Halrec guffawed, causing the Crafting to crackle and pop loud enough to hurt Emrael’s ears. Ban scrambled to adjust some knobs.

“Emrael, these people can’t travel hundreds of leagues ahead of an army of Watchers and soulbound and who knows what else. Many don’t have a horse or wagon to their names. Children, Emrael. Is becoming king really worth leaving them to die?”

Emrael sank his head into his hands. “Hal, what do you want me to do? I can’t get there in time, or with enough men. And I have my own battles to prepare for here. We haven’t won the war, not even close.”

The Crafting sat silent. He sighed again, then pushed the lever down one more time. “I love you for staying, Hal, I do. I’ll send to Dorae and even to Elle, asking them to send men. But please, consider sending any of your people who can travel to safety while you still can. Get our men out to fight another day. I can’t help, and the others likely can’t either.”

“I can’t leave, Emrael. This is the fight I choose. Help me if you can. I’ll update you this same time tomorrow.”

Silence.

Emrael cursed, quiet at first, but crescendoed to screaming profanities. Ban watched calmly.

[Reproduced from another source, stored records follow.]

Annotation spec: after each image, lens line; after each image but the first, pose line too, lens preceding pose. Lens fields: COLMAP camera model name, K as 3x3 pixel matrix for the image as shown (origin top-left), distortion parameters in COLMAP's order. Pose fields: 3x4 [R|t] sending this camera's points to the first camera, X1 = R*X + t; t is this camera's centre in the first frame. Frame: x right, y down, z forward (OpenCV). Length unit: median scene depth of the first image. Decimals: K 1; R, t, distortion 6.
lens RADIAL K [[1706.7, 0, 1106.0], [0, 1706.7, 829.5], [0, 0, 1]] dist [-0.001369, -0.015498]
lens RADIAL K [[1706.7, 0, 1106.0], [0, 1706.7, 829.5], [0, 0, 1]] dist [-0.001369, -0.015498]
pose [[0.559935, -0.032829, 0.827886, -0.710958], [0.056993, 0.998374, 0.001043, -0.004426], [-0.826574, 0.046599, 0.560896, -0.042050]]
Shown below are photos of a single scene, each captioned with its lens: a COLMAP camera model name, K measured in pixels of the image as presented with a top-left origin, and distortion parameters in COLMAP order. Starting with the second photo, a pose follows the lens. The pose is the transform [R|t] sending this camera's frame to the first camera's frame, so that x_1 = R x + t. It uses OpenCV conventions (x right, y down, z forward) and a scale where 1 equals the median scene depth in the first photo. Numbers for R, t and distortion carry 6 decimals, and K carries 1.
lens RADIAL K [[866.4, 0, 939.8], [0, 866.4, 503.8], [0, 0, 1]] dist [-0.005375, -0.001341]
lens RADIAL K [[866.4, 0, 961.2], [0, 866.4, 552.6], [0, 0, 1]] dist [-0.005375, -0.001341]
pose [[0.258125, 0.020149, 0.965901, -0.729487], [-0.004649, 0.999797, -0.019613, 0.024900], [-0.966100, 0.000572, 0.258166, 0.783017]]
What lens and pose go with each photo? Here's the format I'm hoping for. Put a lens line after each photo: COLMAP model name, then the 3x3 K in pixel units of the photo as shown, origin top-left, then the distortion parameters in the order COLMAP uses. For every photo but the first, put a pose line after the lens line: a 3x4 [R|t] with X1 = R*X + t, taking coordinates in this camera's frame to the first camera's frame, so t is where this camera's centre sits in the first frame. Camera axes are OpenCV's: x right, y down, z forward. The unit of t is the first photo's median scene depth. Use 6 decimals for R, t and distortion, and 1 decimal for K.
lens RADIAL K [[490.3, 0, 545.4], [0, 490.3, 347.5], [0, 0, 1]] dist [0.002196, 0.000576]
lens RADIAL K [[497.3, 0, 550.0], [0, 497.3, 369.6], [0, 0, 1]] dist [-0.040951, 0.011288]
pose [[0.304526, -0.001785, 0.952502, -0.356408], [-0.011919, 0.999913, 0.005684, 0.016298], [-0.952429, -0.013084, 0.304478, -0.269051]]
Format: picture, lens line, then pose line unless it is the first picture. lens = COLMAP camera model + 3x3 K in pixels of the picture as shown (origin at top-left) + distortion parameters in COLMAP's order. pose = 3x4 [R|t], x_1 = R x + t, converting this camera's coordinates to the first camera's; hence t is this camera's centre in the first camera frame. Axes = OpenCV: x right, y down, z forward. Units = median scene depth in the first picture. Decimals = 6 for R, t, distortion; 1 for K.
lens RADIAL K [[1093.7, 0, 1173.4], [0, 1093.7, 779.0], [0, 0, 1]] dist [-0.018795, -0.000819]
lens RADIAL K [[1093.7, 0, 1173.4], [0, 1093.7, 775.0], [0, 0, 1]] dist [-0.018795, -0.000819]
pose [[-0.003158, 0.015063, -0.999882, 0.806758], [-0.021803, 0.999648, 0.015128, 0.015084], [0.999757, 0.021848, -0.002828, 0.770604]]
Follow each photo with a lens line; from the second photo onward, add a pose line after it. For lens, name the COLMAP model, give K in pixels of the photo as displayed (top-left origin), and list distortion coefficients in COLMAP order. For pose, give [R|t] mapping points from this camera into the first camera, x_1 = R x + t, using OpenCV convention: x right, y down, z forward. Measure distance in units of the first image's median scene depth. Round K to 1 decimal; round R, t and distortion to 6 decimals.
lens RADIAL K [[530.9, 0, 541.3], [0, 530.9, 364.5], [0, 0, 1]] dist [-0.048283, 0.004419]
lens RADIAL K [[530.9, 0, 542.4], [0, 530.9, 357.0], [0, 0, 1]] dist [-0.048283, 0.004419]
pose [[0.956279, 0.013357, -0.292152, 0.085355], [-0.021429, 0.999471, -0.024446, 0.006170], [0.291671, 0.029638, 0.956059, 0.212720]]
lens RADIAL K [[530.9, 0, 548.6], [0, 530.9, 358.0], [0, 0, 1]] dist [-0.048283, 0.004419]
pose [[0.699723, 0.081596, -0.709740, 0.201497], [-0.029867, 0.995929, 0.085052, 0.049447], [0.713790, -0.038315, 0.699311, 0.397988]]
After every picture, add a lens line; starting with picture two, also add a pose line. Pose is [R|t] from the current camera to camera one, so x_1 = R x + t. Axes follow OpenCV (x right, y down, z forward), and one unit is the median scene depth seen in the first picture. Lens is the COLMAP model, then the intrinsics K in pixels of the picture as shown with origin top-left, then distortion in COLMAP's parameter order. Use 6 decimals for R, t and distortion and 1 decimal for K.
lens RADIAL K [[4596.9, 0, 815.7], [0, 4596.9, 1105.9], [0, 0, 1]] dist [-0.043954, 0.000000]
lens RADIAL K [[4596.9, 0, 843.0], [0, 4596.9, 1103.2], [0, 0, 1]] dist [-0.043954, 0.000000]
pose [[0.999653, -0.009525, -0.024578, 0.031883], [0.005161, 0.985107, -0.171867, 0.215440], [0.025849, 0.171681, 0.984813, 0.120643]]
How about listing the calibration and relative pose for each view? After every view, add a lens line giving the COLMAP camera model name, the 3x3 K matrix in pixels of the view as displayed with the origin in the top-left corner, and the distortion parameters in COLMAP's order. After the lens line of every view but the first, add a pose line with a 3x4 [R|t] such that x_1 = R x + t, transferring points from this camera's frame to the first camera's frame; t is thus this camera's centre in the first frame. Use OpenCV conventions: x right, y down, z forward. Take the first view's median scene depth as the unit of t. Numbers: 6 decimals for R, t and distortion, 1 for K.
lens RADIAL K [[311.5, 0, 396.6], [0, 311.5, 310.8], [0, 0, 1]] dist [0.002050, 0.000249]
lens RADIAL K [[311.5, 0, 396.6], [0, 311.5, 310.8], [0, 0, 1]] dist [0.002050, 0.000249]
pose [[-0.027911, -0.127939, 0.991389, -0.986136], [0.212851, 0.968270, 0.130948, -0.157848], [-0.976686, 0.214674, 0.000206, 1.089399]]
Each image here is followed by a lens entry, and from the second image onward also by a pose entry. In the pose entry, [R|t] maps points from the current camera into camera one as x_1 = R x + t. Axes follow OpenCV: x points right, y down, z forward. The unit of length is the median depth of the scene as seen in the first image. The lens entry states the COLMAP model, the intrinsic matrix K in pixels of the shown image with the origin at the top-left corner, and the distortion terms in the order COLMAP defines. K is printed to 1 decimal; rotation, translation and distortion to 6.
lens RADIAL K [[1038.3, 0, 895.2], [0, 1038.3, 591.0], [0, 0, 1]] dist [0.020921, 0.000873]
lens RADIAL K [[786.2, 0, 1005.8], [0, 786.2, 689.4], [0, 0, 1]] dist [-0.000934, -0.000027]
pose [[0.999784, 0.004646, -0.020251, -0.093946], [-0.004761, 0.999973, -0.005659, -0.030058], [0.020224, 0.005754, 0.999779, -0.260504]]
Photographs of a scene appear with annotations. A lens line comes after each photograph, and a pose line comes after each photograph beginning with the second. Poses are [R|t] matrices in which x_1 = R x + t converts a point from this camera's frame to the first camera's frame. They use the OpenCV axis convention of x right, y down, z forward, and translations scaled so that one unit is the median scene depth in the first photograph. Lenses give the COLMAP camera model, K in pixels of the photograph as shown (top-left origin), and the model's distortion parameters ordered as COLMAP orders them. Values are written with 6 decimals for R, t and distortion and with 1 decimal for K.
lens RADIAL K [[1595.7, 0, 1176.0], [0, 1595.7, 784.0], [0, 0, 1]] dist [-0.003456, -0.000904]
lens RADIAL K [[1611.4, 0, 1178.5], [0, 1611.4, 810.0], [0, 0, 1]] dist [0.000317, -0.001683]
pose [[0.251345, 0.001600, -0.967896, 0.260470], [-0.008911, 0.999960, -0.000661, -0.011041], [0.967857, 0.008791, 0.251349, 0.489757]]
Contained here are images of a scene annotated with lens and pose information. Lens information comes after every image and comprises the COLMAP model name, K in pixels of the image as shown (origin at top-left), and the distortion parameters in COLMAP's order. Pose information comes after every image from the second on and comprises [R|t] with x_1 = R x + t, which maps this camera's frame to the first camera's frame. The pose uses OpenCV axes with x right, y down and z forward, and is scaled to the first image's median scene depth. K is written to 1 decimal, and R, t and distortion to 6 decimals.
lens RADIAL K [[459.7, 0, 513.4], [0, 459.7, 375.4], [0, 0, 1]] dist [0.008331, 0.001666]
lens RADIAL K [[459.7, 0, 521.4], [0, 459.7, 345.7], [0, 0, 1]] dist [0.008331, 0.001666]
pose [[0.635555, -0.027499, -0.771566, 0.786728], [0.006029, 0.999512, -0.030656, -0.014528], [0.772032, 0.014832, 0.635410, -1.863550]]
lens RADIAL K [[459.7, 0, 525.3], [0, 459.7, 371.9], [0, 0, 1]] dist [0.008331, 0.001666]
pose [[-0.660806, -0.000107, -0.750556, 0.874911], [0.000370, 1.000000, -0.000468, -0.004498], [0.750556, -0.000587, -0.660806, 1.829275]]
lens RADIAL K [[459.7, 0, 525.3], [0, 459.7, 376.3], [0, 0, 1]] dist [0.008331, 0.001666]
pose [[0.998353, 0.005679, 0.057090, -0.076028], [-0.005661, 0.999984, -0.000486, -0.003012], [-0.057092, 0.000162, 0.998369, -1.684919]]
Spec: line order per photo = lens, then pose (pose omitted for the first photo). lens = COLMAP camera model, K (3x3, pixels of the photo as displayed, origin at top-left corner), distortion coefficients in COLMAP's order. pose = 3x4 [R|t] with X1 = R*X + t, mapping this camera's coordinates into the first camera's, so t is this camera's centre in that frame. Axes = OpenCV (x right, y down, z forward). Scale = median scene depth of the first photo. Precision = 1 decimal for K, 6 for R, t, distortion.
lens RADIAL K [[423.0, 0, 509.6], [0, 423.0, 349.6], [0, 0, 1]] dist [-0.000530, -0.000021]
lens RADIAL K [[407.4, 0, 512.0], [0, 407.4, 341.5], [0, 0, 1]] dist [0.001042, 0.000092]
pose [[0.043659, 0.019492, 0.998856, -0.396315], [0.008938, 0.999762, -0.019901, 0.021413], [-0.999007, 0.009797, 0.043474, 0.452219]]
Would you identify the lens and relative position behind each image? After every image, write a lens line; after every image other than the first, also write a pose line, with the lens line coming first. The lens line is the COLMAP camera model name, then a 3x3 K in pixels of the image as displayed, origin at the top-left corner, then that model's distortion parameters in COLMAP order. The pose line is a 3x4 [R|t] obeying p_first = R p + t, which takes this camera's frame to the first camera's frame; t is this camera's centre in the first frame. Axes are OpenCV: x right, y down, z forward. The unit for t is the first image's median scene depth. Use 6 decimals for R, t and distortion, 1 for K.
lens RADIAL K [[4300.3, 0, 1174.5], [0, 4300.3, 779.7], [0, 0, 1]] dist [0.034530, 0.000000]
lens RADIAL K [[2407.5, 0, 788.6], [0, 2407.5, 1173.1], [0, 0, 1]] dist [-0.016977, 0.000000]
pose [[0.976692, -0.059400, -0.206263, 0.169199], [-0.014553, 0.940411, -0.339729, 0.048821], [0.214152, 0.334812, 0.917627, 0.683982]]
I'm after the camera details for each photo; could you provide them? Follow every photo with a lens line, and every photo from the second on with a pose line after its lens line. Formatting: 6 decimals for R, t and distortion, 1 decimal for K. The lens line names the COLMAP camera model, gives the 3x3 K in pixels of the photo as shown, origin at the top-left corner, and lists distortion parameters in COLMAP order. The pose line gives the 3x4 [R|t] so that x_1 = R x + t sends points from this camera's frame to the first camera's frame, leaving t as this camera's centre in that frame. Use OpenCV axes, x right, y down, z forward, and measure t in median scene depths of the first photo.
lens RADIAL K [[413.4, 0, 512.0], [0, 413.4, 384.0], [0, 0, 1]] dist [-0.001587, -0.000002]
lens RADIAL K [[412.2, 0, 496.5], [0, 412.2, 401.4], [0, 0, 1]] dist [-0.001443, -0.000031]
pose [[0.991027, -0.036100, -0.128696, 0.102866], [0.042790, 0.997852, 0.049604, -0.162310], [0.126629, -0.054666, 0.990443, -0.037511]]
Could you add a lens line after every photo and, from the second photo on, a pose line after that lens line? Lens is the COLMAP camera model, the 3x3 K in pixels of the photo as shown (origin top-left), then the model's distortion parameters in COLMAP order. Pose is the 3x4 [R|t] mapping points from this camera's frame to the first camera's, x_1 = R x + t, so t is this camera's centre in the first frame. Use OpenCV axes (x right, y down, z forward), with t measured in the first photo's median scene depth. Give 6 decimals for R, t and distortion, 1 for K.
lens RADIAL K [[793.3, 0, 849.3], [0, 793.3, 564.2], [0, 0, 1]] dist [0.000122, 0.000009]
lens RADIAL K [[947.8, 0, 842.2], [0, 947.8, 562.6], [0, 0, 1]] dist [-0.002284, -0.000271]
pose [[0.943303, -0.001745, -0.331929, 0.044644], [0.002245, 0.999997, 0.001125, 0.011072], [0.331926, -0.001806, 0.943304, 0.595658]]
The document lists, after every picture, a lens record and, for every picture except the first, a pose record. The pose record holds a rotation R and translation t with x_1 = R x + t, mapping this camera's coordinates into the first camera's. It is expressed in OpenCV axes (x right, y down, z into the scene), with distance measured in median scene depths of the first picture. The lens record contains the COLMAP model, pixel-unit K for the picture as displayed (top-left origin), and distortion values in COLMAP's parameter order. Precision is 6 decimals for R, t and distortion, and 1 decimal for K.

Emrael finally stopped, breathing hard, wanting to lash out, to break things. He knew how much Ban’s Craftings meant to him, however. He nearly turned to stalk out the door in search of something to break, someone to fight, anything on which he could vent his frustration. His brother’s calm eyes stopped him.

“You done?” Ban asked quietly.

Emrael flopped into the chair again and folded himself to rest his head on his knees, his hands gripping his hair, which had grown in the weeks since he had last had time to think about cutting it. “What am I supposed to do, Ban? It’s too much. Mother, Halrec, Dorae, Elle, the people here. I can’t save them all, no matter how hard I try. And how am I supposed to beat the Fallen God himself? I can’t do it.”

“You must accept that the people you love control their own destiny, Em. You can’t control what others do without becoming as bad as the Fallen himself. So why do you think you are to blame for everything that goes wrong?”

Emrael didn’t respond, so Ban stood. “Come with me, I want to show you something.”

Emrael slowly unfolded himself from the chair and followed, his rage quickly settling into a deep melancholy. They climbed a metal ladder at the end of the hallway to stand together on a railed balcony on the roof of the building. The Crafters’ Hall was likely the tallest building left standing south of the river now that some of the largest had been brought down on the heads of the soulbound and Westlanders that had assaulted the fortifications. He could easily see the river from here, and beyond to the ruins where the temple lay.

They stood there for a time, watching the thousands of men and women that had followed them to Trylla. Rebuilding the outer wall, caring for the wounded, cooking, hauling water, riding out on patrols. Their shared dream had been wounded, but was once again bustling with life.

“You did this, Emrael,” Ban said finally. “You have paid the price as much as any but the dead.” His brother touched his scarred-over eye gently and kept an arm around his shoulders. “All of these people believe in something greater than what they were born to, just like we do. And you’ve given them a chance to fight for it, to build it with their own hands. Whatever we have to do, that’s worth something. Whether the Fallen is real or not, we can’t stop fighting. We can’t leave these people to languish.”

Emrael, still staring northward, started laughing.

Ban pulled his arm away and punched his shoulder. “Ass,” he grumbled.

“Not you,” Emrael said, punching his brother back. “Look there,” he said, pointing to the river. “I can see it even with one eye.”

“Is that a ship?”

Emrael gripped the stone railing of the roof balcony. His melancholy now warred with anger. Anger and, oddly, hope. “Ordenans.”

The Ordenans were dangerous bedfellows, but he didn’t have much choice at this point. “I’m either going to start another war with the most powerful nation in the world, or make them our ally. Let’s go find out which.”